» MATERIAL TO PROCESS
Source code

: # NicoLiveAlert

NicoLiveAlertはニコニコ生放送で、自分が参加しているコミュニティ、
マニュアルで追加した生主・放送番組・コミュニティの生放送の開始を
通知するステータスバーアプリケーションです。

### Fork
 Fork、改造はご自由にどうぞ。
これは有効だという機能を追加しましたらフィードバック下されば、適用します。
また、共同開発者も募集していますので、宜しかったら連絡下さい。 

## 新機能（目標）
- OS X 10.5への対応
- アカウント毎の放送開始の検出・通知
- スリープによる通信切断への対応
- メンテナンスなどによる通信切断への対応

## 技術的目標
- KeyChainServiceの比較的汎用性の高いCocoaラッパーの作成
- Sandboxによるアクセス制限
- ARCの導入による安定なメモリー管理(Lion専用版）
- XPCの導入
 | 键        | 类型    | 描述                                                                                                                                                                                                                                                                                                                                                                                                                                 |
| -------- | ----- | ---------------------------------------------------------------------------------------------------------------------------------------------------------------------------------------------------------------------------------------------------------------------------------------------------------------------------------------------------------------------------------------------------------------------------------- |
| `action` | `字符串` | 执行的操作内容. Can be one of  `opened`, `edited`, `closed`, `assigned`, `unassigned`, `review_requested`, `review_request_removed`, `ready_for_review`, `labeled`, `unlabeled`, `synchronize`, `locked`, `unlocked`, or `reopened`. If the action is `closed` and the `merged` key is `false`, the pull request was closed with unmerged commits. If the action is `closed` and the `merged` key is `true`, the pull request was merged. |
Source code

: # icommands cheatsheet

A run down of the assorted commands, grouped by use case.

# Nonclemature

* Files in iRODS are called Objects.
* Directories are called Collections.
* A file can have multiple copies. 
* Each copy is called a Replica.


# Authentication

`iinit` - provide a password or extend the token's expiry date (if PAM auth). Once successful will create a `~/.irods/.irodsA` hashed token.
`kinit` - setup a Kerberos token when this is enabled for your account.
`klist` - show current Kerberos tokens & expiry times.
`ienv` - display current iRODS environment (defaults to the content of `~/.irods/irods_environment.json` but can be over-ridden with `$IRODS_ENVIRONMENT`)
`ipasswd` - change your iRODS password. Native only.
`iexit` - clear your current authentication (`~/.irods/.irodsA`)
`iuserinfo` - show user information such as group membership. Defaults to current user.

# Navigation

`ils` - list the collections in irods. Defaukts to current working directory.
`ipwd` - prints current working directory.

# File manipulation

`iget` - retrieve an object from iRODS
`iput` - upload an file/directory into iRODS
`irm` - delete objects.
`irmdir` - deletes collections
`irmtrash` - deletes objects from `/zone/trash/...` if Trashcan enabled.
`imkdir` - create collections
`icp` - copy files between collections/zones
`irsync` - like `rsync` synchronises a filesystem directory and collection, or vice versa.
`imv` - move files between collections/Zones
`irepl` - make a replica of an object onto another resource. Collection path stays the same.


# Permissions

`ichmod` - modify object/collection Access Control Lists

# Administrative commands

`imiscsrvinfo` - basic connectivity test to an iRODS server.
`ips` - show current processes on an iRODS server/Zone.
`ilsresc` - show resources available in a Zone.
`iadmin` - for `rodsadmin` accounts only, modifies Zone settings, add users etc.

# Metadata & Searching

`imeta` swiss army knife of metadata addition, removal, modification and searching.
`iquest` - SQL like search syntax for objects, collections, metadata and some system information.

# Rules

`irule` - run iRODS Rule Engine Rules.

» AIM OF THE EXERCISE
Gather every line above that contains the word "Rules" and list those lines.

» RESPONSE AREA
# Rules
`irule` - run iRODS Rule Engine Rules.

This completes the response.